Additionally, Qin co-founded MyShell, an AI agent platform that has attracted six million users who have collectively built more than 200,000 AI agents. Users have engaged in over one billion interactions with agents on the platform, highlighting the growing interest in AI-driven solutions.

As the computer-use agent market continues to attract intense interest from investors and technology giants, OpenAGI’s emergence signals that innovation is not solely dependent on scale. The company’s focus on smarter architectures and novel training methodologies positions it as a compelling alternative to larger, well-funded rivals. Whether Lux can maintain its impressive performance in real-world scenarios remains to be seen, as the AI industry has a history of impressive demonstrations that falter in production.

The distance between controlled test environments and the complexities of real-world workflows filled with edge cases, exceptions, and surprises can be vast. However, if Lux performs in practical applications as it does in laboratory settings, the implications extend far beyond the success of a single startup.
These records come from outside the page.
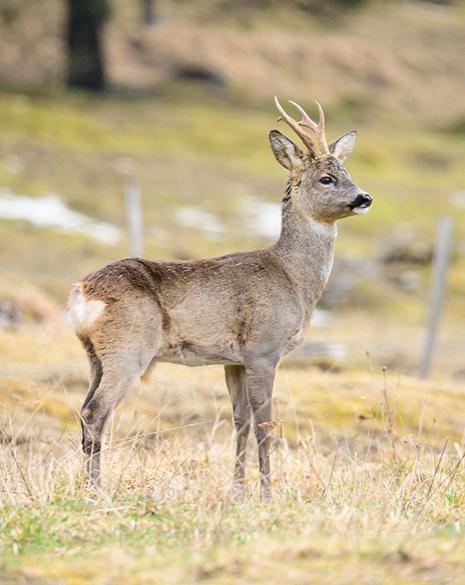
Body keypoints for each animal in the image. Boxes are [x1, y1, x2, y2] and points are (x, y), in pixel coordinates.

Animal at [68, 96, 374, 498]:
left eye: (347, 171)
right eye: (326, 178)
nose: (365, 197)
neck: (294, 278)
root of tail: (82, 293)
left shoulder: (234, 360)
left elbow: (240, 421)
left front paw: (238, 491)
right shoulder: (264, 349)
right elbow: (264, 425)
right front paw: (266, 493)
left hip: (95, 355)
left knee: (84, 409)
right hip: (128, 348)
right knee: (96, 412)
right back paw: (96, 491)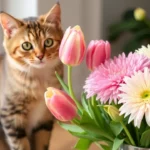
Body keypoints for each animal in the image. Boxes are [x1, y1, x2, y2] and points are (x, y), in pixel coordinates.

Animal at [0, 2, 63, 150]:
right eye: (26, 45)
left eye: (48, 42)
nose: (40, 56)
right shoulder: (10, 116)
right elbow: (20, 146)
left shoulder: (45, 118)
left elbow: (41, 143)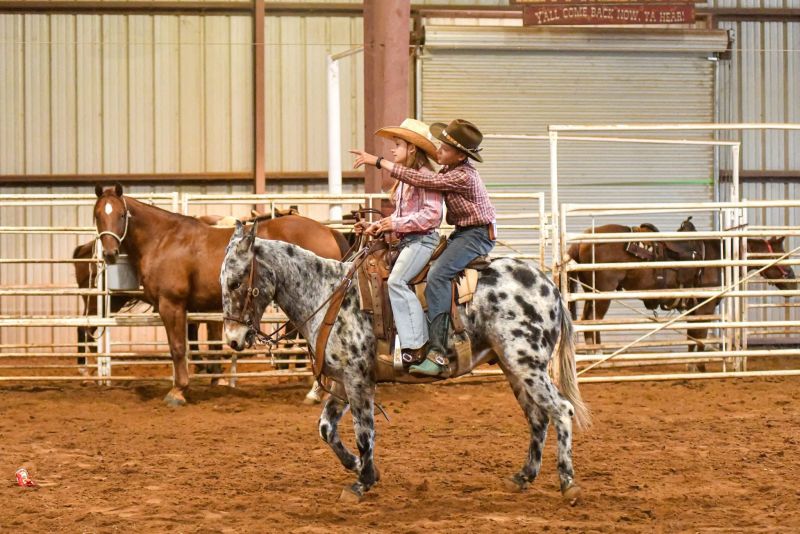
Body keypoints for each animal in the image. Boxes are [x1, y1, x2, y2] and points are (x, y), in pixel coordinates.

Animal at [92, 184, 349, 406]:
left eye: (121, 215)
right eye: (97, 215)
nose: (110, 253)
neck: (164, 239)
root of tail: (327, 230)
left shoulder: (171, 305)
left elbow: (178, 348)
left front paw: (178, 391)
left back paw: (318, 394)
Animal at [220, 223, 590, 503]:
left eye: (235, 282)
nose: (233, 339)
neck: (327, 294)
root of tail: (550, 286)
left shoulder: (358, 379)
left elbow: (365, 430)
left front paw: (363, 481)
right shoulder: (341, 381)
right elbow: (326, 428)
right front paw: (355, 465)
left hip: (527, 365)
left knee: (561, 411)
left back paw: (568, 483)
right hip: (514, 368)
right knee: (537, 417)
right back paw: (522, 476)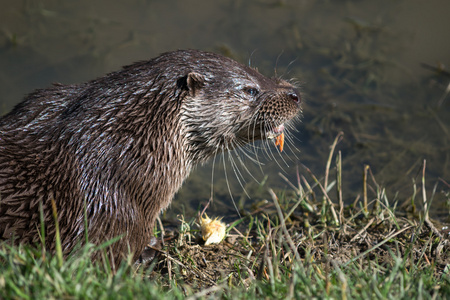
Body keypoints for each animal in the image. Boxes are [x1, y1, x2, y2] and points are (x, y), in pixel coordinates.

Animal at [0, 49, 302, 268]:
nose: (295, 94)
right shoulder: (108, 211)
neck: (130, 146)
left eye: (258, 72)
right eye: (250, 90)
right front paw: (149, 252)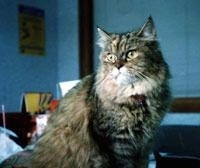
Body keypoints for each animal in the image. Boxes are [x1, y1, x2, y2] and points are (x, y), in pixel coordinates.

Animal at [30, 16, 170, 168]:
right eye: (111, 57)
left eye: (131, 54)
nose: (118, 66)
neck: (135, 96)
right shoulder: (116, 141)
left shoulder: (145, 144)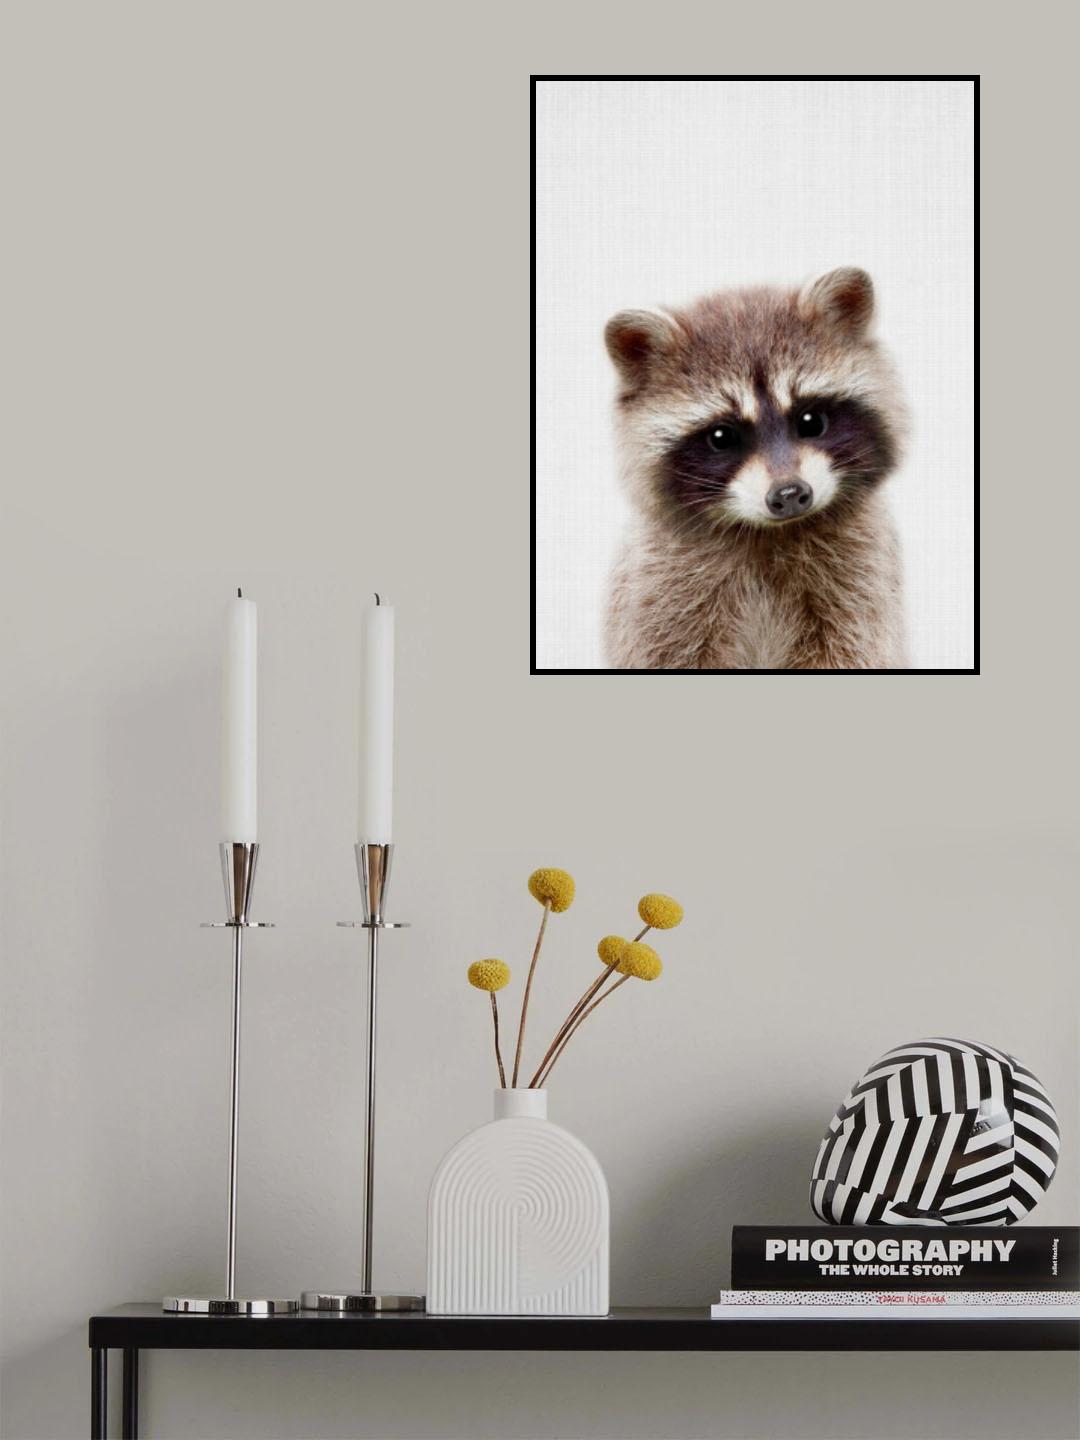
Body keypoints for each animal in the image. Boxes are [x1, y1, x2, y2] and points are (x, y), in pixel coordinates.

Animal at [603, 268, 907, 670]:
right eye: (721, 436)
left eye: (811, 421)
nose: (790, 494)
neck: (769, 533)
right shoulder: (660, 590)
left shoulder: (861, 578)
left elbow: (852, 648)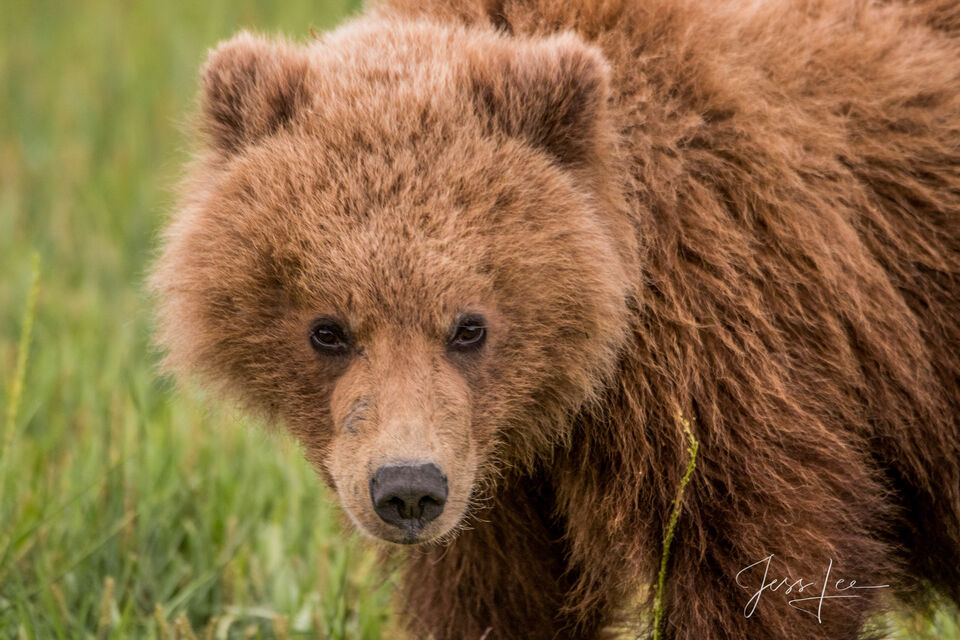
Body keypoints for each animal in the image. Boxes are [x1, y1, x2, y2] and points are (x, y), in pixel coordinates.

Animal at [150, 0, 960, 638]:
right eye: (329, 329)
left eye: (469, 325)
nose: (407, 488)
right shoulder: (490, 486)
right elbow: (498, 601)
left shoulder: (736, 344)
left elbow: (764, 567)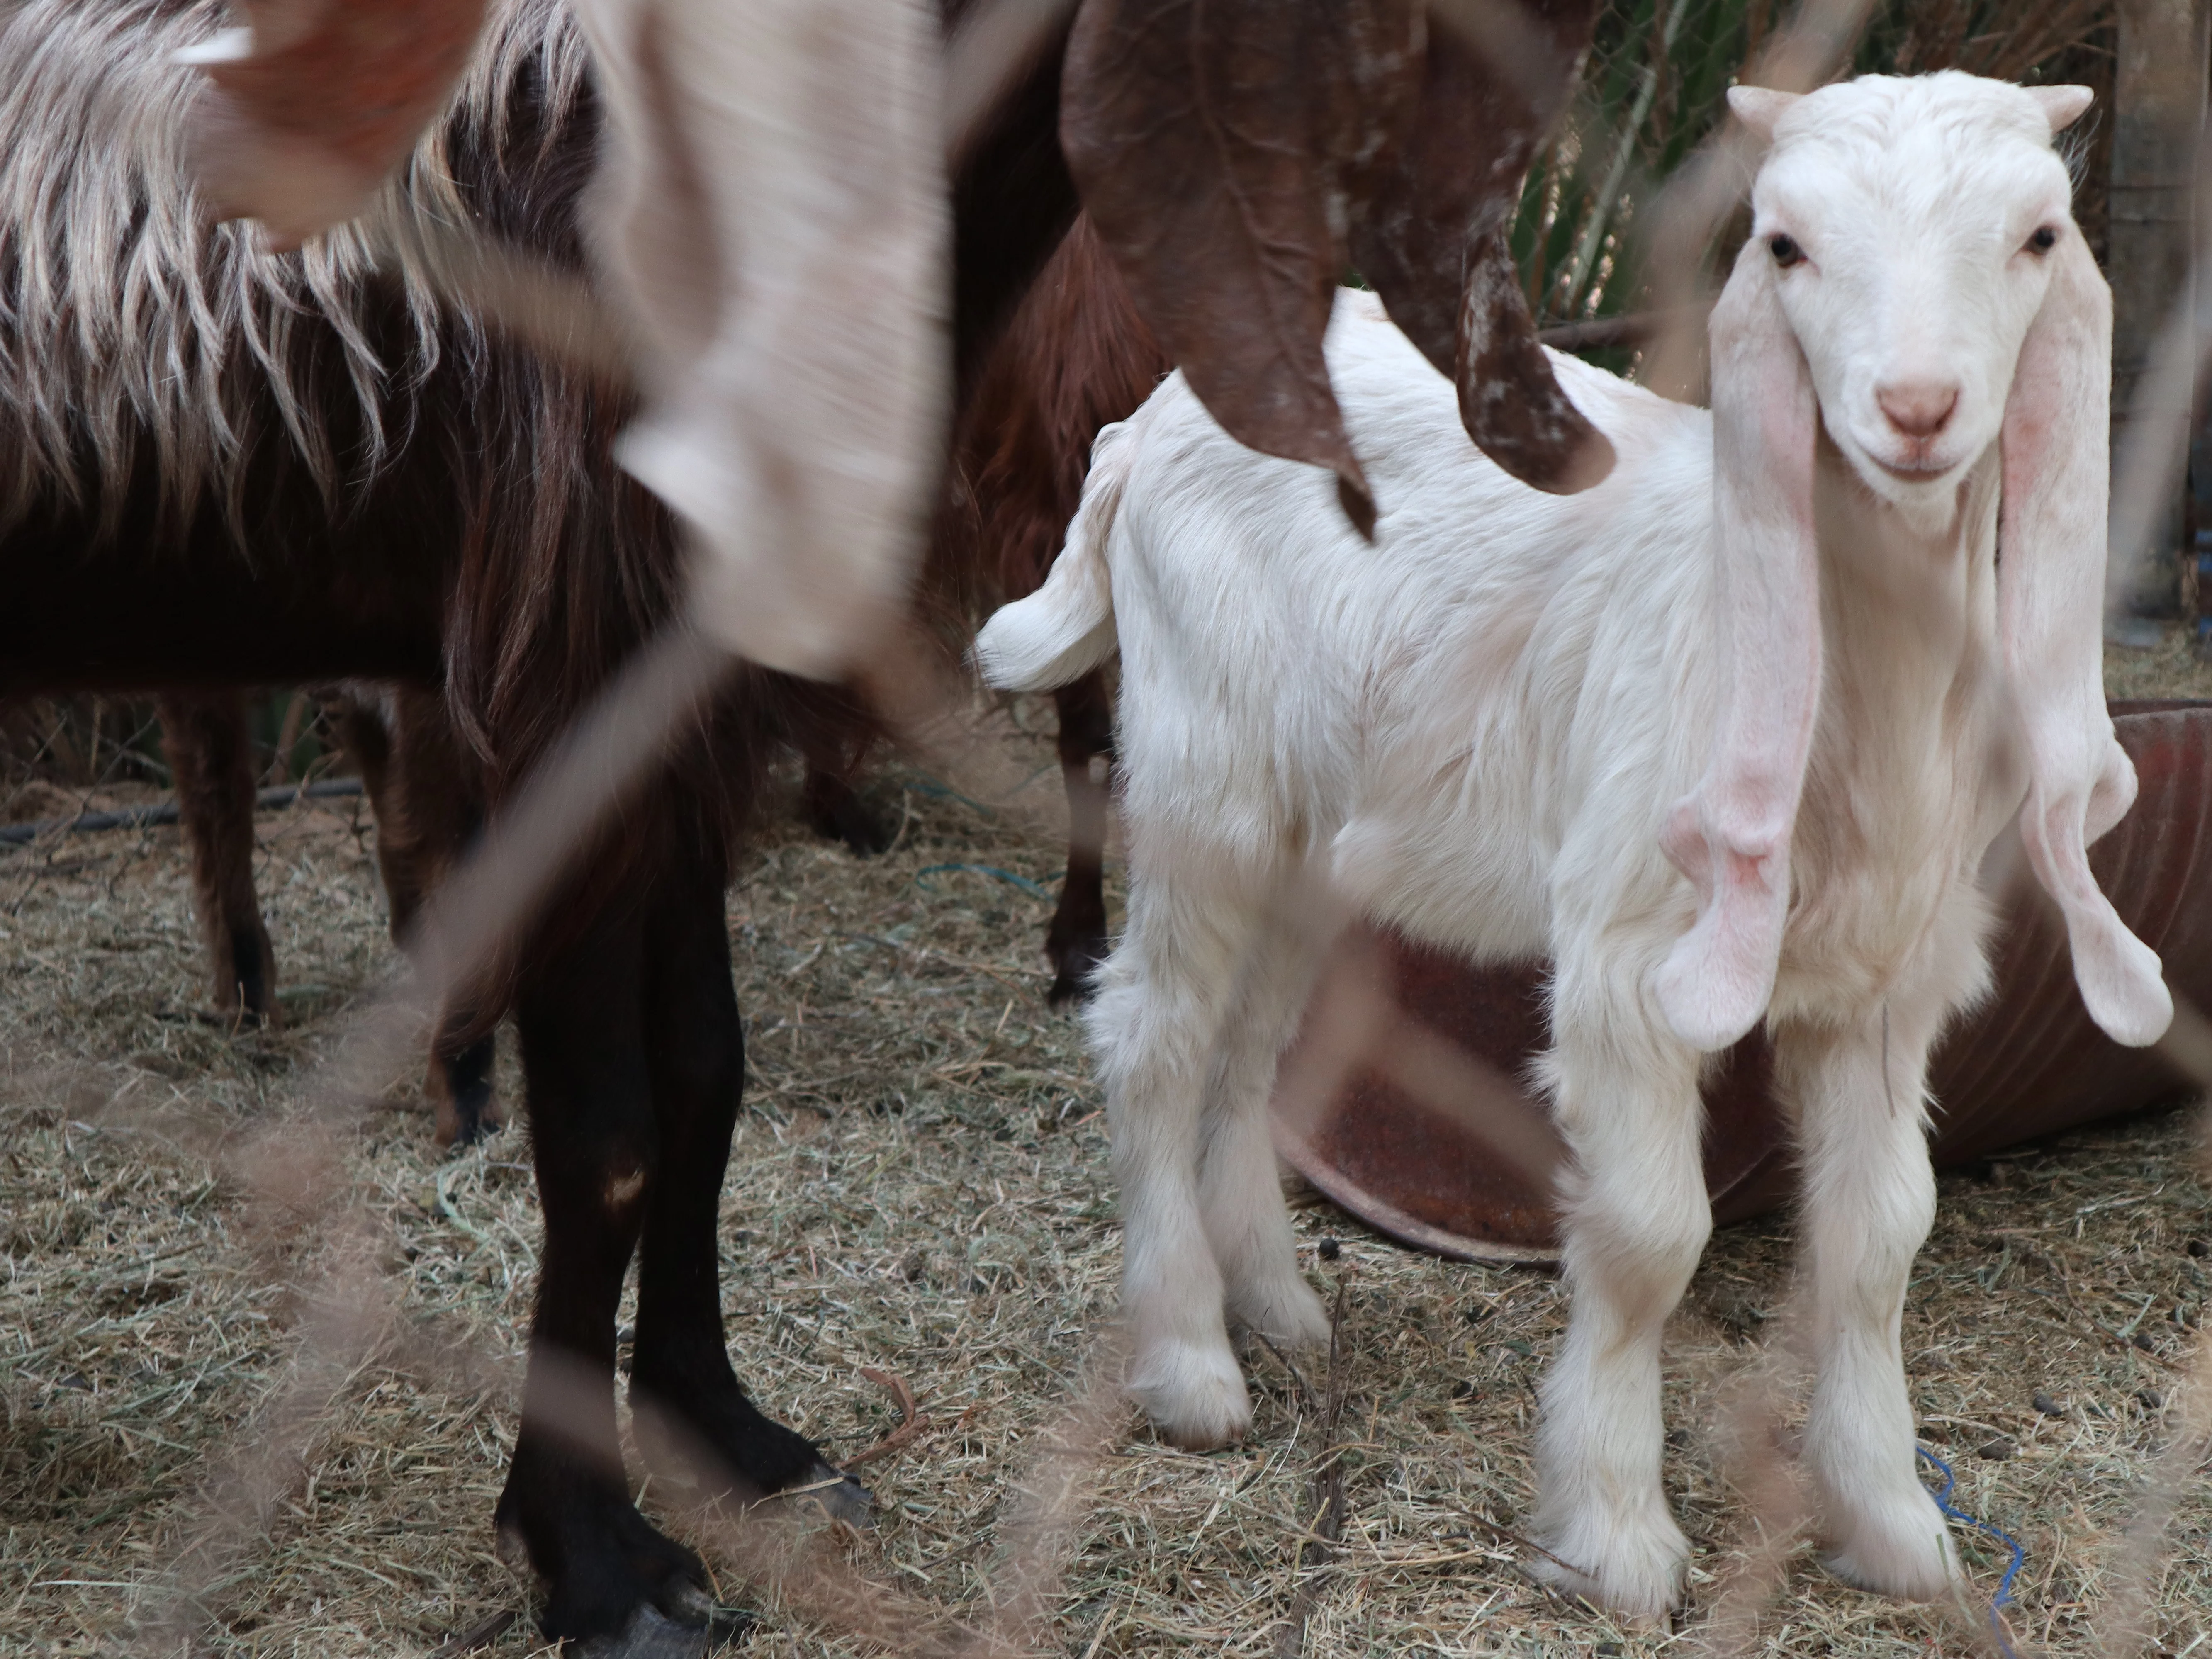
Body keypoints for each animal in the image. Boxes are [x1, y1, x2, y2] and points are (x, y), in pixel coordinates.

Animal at [977, 71, 2170, 1619]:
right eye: (1782, 245)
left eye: (2036, 237)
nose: (1915, 410)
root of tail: (1141, 425)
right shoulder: (1628, 961)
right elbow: (1651, 1238)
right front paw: (1613, 1535)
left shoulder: (1884, 984)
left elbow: (1876, 1244)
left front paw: (1893, 1524)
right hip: (1206, 774)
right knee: (1154, 1036)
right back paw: (1190, 1366)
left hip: (1317, 833)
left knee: (1247, 1048)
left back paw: (1281, 1311)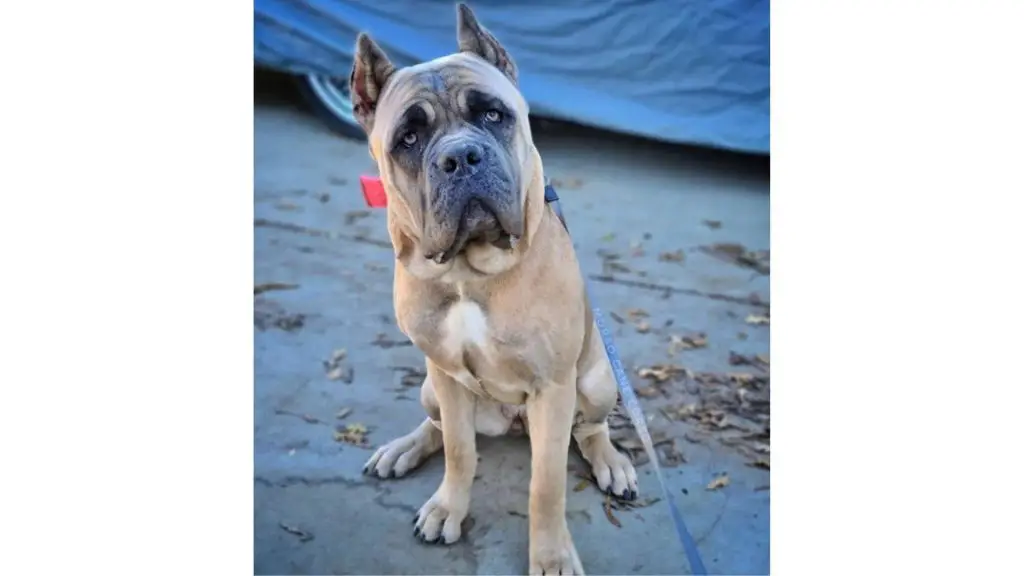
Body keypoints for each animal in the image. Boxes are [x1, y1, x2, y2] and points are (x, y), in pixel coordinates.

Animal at [352, 3, 638, 569]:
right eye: (408, 139)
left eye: (492, 116)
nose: (461, 157)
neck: (466, 271)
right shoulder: (445, 375)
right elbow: (460, 451)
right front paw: (448, 508)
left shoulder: (553, 387)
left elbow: (546, 485)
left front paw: (551, 555)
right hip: (430, 387)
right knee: (440, 429)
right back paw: (405, 448)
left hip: (598, 381)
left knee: (590, 428)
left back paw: (611, 461)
It could suggest that the path to capable AI agents lies not through the largest financial investments but through innovative approaches and clever architectures.

The technology industry has witnessed similar narratives before, where smaller teams with groundbreaking ideas have outmaneuvered larger competitors. As OpenAGI continues to refine Lux and expand its capabilities, the race to build AI that truly controls computers has become more competitive and intriguing than ever.

In conclusion, OpenAGI’s launch of Lux marks a significant milestone in the evolution of AI agents. With its impressive benchmark performance, cost efficiency, and ability to navigate both web and desktop applications, Lux has the potential to reshape the landscape of computer-use agents. As the industry watches closely, the success of Lux could redefine expectations for AI capabilities and drive further innovation in the field. The journey ahead for OpenAGI and Lux promises to be one of excitement, challenges, and transformative advancements in artificial intelligence.